O SFJ termina a nota sindical da seguinte forma:
«O SFJ vai continuar a apelar ao Governo para que considere esta questão com a seriedade necessária e tome medidas concretas e imediatas para tornar a carreira dos Oficiais de Justiça atrativa e sustentável.
A justiça depende de profissionais dedicados e valorizados, e é responsabilidade do Governo garantir que estes profissionais recebam o reconhecimento e as condições adequadas para desempenhar as suas funções com excelência.
É essencial que este Governo tome as rédeas da situação e compreenda a gravidade desta situação. Deverá agir prontamente para assegurar a dignidade e a eficiência da justiça em Portugal.»
E deste final retemos a seguinte afirmação: “É essencial que este Governo tome as rédeas da situação”. Pois é verdade, é mesmo necessário que seja o Governo a tomar as rédeas e não se deixe enganar com as miseráveis pedinchices que não valorizam nem tornam a carreira efetiva e realmente atrativa no imediato.
Por sua vez, o Sindicato dos Oficiais de Justiça (SOJ) reagiu da seguinte forma aos mesmos cinco ingressos do projeto do Movimento Extraordinário:
Classificando o Governo como sendo de “muita parra e pouca uva”, considera o SOJ assim:
«O Ministério da Justiça ancorado numa narrativa ficcional, informou ao País, dia 30 de maio, que “após autorização do Ministério das Finanças (…) vai proceder ao recrutamento imediato de 108 (cento e oito) Oficiais de Justiça”.
Mais avisada, a Direção-Geral da Administração Pública, DGAJ, tornou público que iria proceder ao recrutamento de 106 (cento e seis) candidatos, para ingressar na carreira dos Oficiais de Justiça.
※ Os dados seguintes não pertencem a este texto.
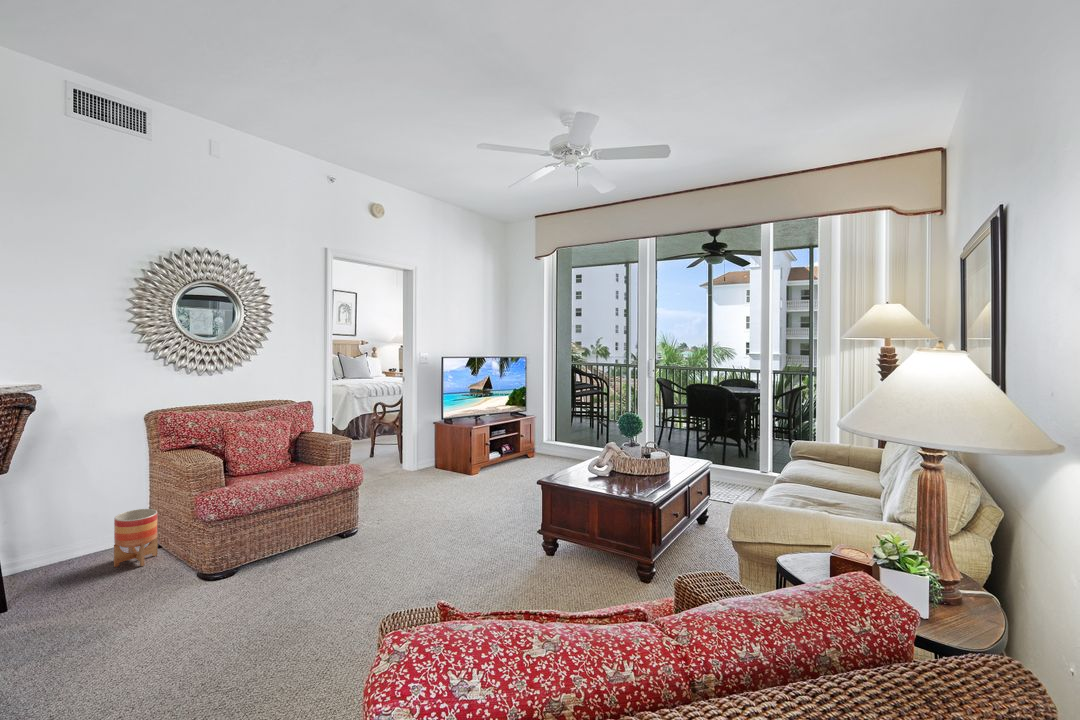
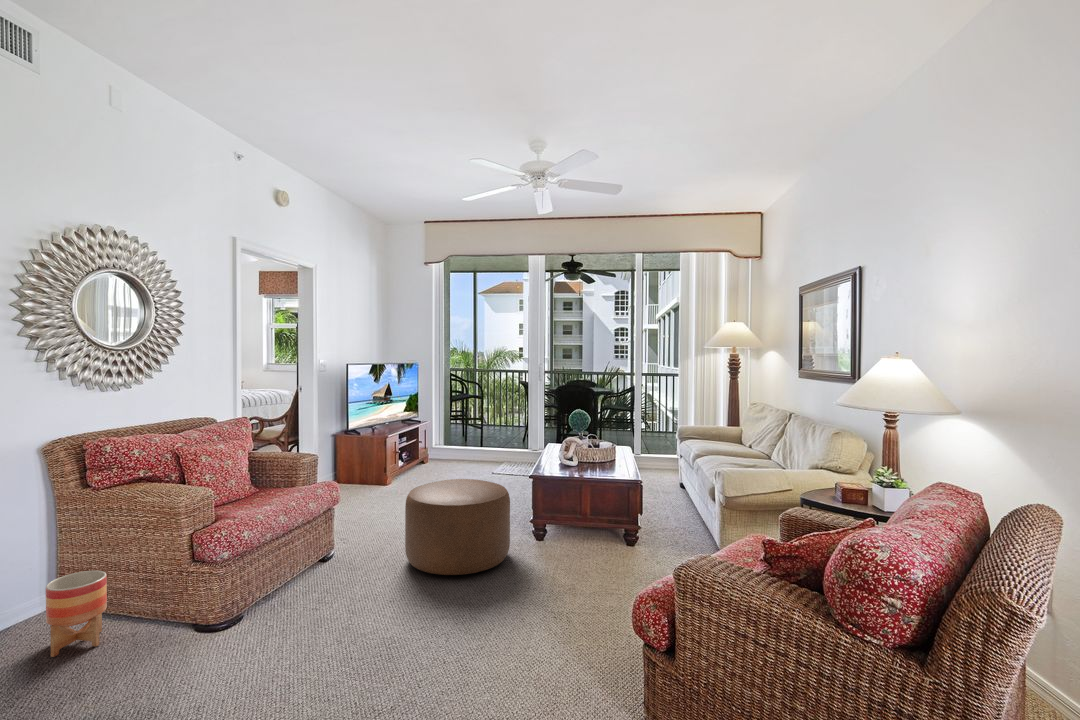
ottoman: none [391,479,495,576] -> present [405,479,510,575]

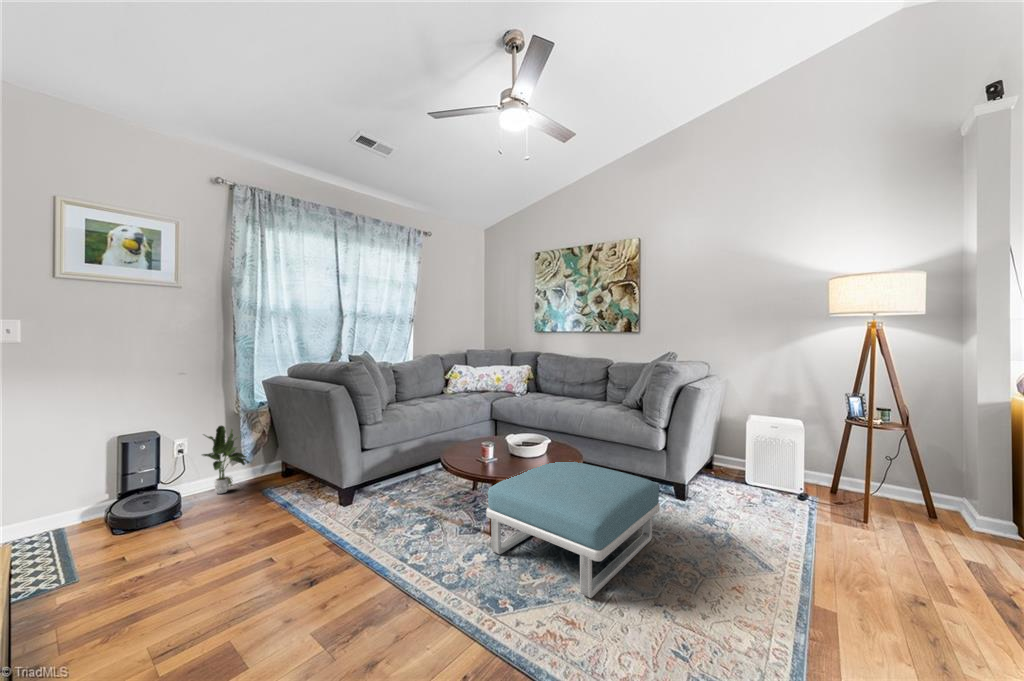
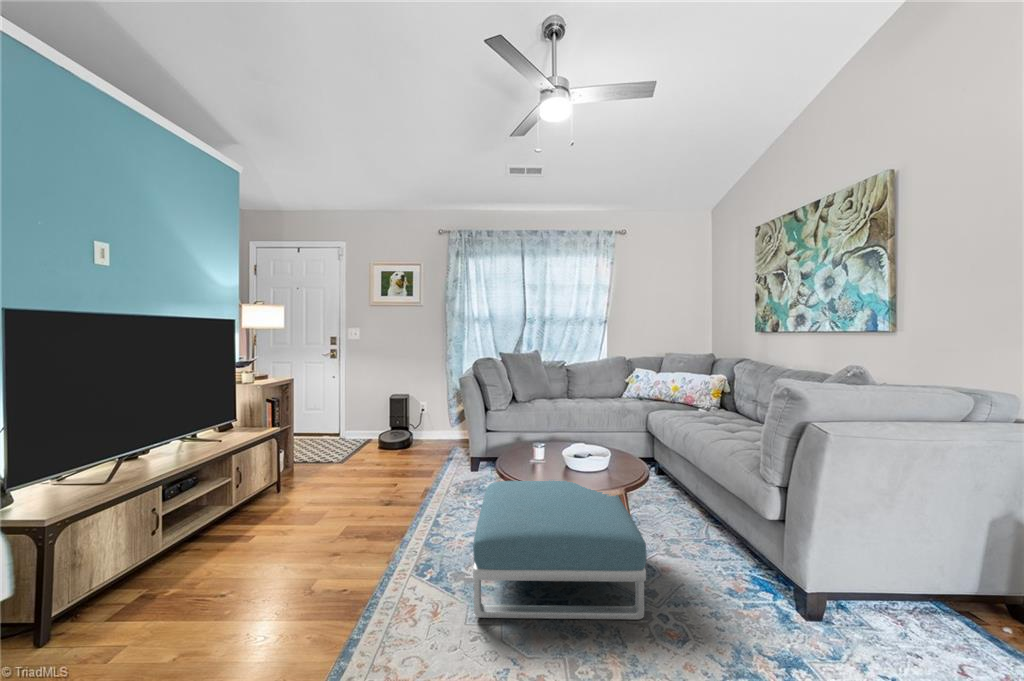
potted plant: present [202,425,250,494] -> none [422,399,455,446]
Isto é, o Ministério da Justiça obteve uma autorização do Ministério das Finanças para recrutar 108 (cento e oito), mas no trajeto entre as Finanças e a DGAJ 2 (duas) vagas foram suprimidas.
Por outro lado, e como bem sabe o Ministério da Justiça, os números apresentados com pompa e circunstâncias, ainda que fossem dessa dimensão (108!), sempre serão meros placebos para que a opinião pública acredite que o Governo vai investir nos tribunais.
Mas a realidade sobrepõe-se à narrativa ficcional e, concluído o processo, o Ministério da Justiça vai recrutar 5 (cinco) candidatos para ingresso na carreira de Oficial de Justiça.
O Governo bem sabe, pois foi alertado por este Sindicato, SOJ, que a carreira de Oficial de Justiça não é atrativa e sem estes profissionais não se realiza Justiça.
Mas será que interessa investir na Justiça?
De salientar que este não é um Governo de “vacas voadoras”, mas é, seguramente, um Governo de “muita parra, pouca uva”. Um Governo que engrandeceu um acordo – conhecido como o “acordo do papo-seco”, apresentando-o como aceite por uma maioria de trabalhadores – o Ministério da Justiça despudoradamente citou 89% –, mas a verdade é que, praticamente metade desses trabalhadores, 3260 (três mil, duzentos e sessenta), afirmou, pelo seu próprio punho, em abaixo-assinado enviado ao Parlamento, que não se revia nesse acordo.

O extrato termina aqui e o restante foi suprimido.